We saw India’s age old problems first hand: illness, disease, poverty, illiteracy, underemployment, corruption. We saw the exploitation of the weak by the strong from front row seats. We were shocked by the sight of the beggars that seemed to be everywhere. Until we had learned better it was convenient to think that these ragtag people who wandered the lanes of the market and mumbled “bakshis, swami, bakshis - alms, sir, alms” did it by choice and could have easily done something else.
What could those young mothers holding up undernourished babies done, or the lepers that thrust their hands with rotted stumps that were once their fingers in our faces. What could all those crippled and abandoned children with limbs as thick as a man’s big toe, who moved themselves around on makeshift roller boards, have done to survive other than to beg?
This was the welfare system that we would have to adjust to, the true test for new Peace Corps Volunteers, the insight that you couldn’t solve all the social problems that confronted you, something that Peace Corps training didn’t prepare you for. As a volunteer you either learned to live with your role or flew home.
Beggars found their way to the door every day. My conscience wouldn’t let me ignore them. Some were holy men covered in ash, saffron-robed, leaning on their staffs, pilgrims wandering from temple to temple on the path to salvation. Others were crippled or blind.
I saw that the political -isms, communism, Marxism, socialism, had their roots in the great religions and that there was a universal value in giving alms. I also realized that to be born in the privileged West and to live a life in abundance wasn’t destiny, or karma, but rather chance, who was born where and to whom was no more than a coincidence.
Inequality was a condition that I’d have to accept. I couldn’t give alms to all the needy and I’d have to find a balance that I could live with by learning to give a little more than I took.
I was visiting Bombay and after months of living on Mrs. Mani’s lentil and vegetable curries, I looked forward to an evening in the famous restaurant at the Taj Mahal Hotel. However, it turned out that my nascent sense of social awareness and my bad conscience were the wrong spices for my planned meal.
The stark contrast between India’s poor and rich was painfully obvious to me when I had to step over and around men sleeping on the marble stairs in front of the hotel’s opulent dining hall. Two attendants, dressed in spotless white livery, white turbans, matching white gloves and barefoot, opened the heavy doors leading to the dining hall, and the sea of light from its crystal chandeliers startled me as though I had inadvertently stepped into a scene from Colonial India.

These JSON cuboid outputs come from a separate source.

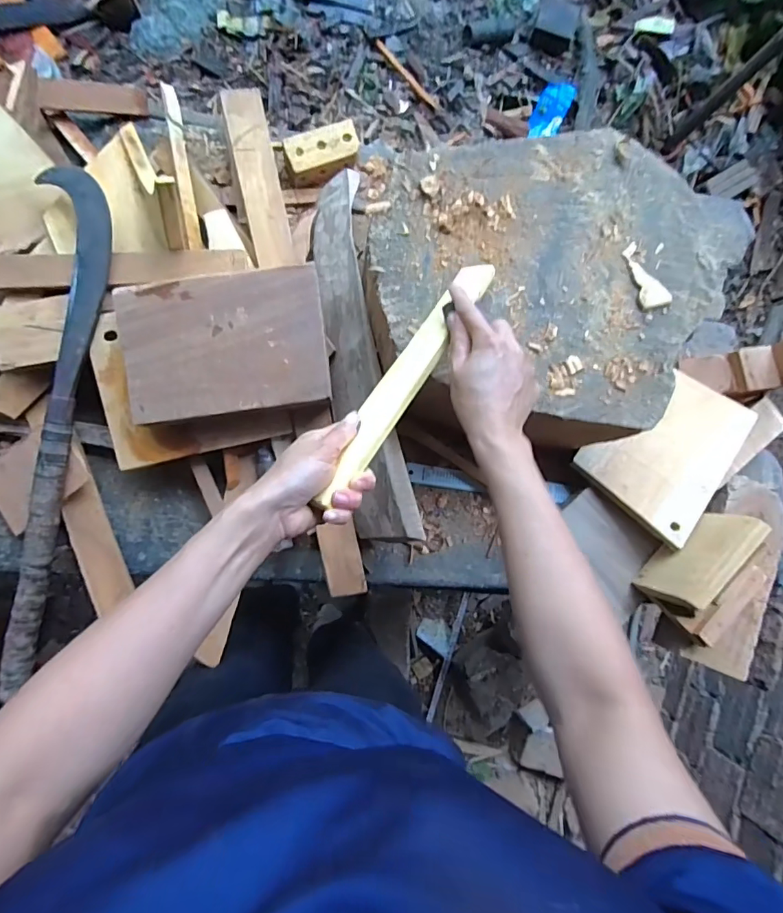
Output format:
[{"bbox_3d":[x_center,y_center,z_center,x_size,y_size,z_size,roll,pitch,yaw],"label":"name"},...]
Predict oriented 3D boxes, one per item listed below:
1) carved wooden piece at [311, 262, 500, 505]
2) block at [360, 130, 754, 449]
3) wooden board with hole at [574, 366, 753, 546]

The care-free, elegantly dressed diners insensitive to the poverty on the streets outside reminded me that privilege was fleeting and arbitrary and determined by where and to whom you were born.
The year before mankind had overcome the obstacles of space flight and left their first footprints on the moon, but all these people in rags were a bigger challenge. This was humiliating poverty and you had to exempt yourself from the shame of only helping marginally and block out the guilt of being a witness to it. In the villages the poverty was different, more disguised. In the cities it was squalor.
On my way to dinner I walked through Bombay’s back alleys and side streets past families in rags with outstretched hands. Begging was not the problem, poverty was. Walking up those marble steps I saw the contrasts of India’s discarded lives scattered among its incredible riches as I stepped over that tangle of sleeping bodies covered with threadbare cloth with a thick wad of 100 rupee notes in my pocket.
I was surprised that these men let me pass to spend more money on a dinner than they could earn in several months.
Thoughts on Change
We didn’t realize at the time that we were challenging the age-old way that Indian farmers and villagers looked at their future.They saw the future as unchangeable, viewing it as a repetitive cycle dictated by the past. Subsistence farming and simple plows drawn by buffaloes or bullocks on fields that were harrowed and sown by hand would be replaced, albeit slowly, by motorized tillers and tractors.
Traditional crops such as rice and millet that people maintained were tastier, and that after threshing produced enough straw for their draft animals and cows, would be replaced with modern high yielding hybrids with heavy ears and short sturdy stalks that could support their increased weight, but consequently wouldn’t produce enough straw for fodder.
It was an inevitable spiral of change. When the bullocks and buffaloes disappeared so would the dung that they produced and was spread on the fields. The ever so important nitrogen that came from the cattle manure would have to be replaced by chemical fertilizers.
Small plots of land that had been passed from father to son would be used as collateral for loans for the more expensive seed and chemicals, loans that couldn’t be paid back if the harvest failed. Small family plots would be joined into larger farms that were more suitable for mechanization.
Modern agriculture would eventually make emigrants of people who had lived on the land for centuries, forcing them to the anonymity and squalor of the already over populated cities.